» **YOUR OBJECTIVE**:
Transcribe the records verbatim from their first line through the line containing "Pixel 9 Pro I just got a few weeks ago.", including that line, and leave out the pictures.

+++ DATA RECORDS +++

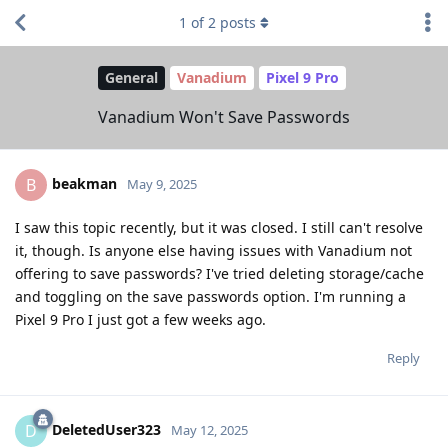
1
of
2
posts
General
Vanadium
Pixel 9 Pro
Vanadium Won't Save Passwords
beakman
B
May 9, 2025
I saw this topic recently, but it was closed. I still can't resolve
it, though. Is anyone else having issues with Vanadium not
offering to save passwords? I've tried deleting storage/cache
and toggling on the save passwords option. I'm running a
Pixel 9 Pro I just got a few weeks ago.
Reply
DeletedUser323
D
May 12, 2025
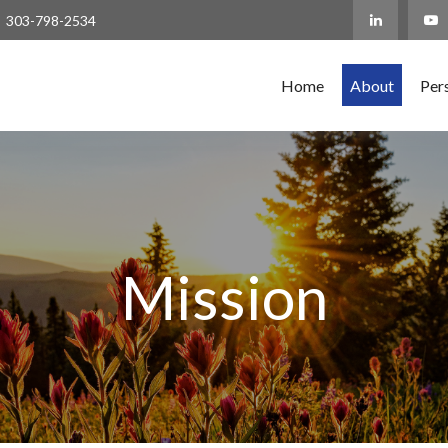
303-798-2534
Home
About
Per
Mission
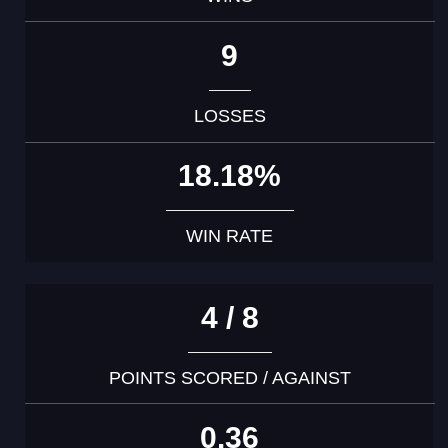
9
LOSSES
18.18%
WIN RATE
4 / 8
POINTS SCORED / AGAINST
0.36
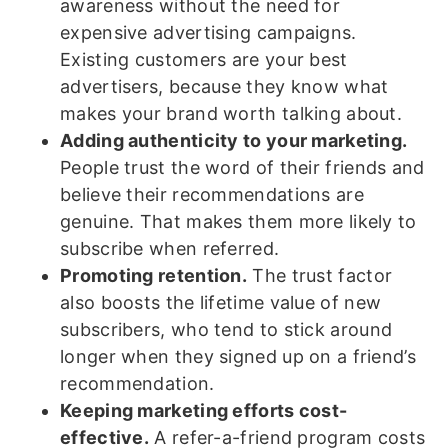
awareness without the need for
expensive advertising campaigns.
Existing customers are your best
advertisers, because they know what
makes your brand worth talking about.
Adding authenticity to your marketing.
People trust the word of their friends and
believe their recommendations are
genuine. That makes them more likely to
subscribe when referred.
Promoting retention.
The trust factor
also boosts the lifetime value of new
subscribers, who tend to stick around
longer when they signed up on a friend’s
recommendation.
Keeping marketing efforts cost-
effective.
A refer-a-friend program costs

+++

» **RESPONSE AREA**:
1
of
2
posts
General
Vanadium
Pixel 9 Pro
Vanadium Won't Save Passwords
beakman
B
May 9, 2025
I saw this topic recently, but it was closed. I still can't resolve
it, though. Is anyone else having issues with Vanadium not
offering to save passwords? I've tried deleting storage/cache
and toggling on the save passwords option. I'm running a
Pixel 9 Pro I just got a few weeks ago.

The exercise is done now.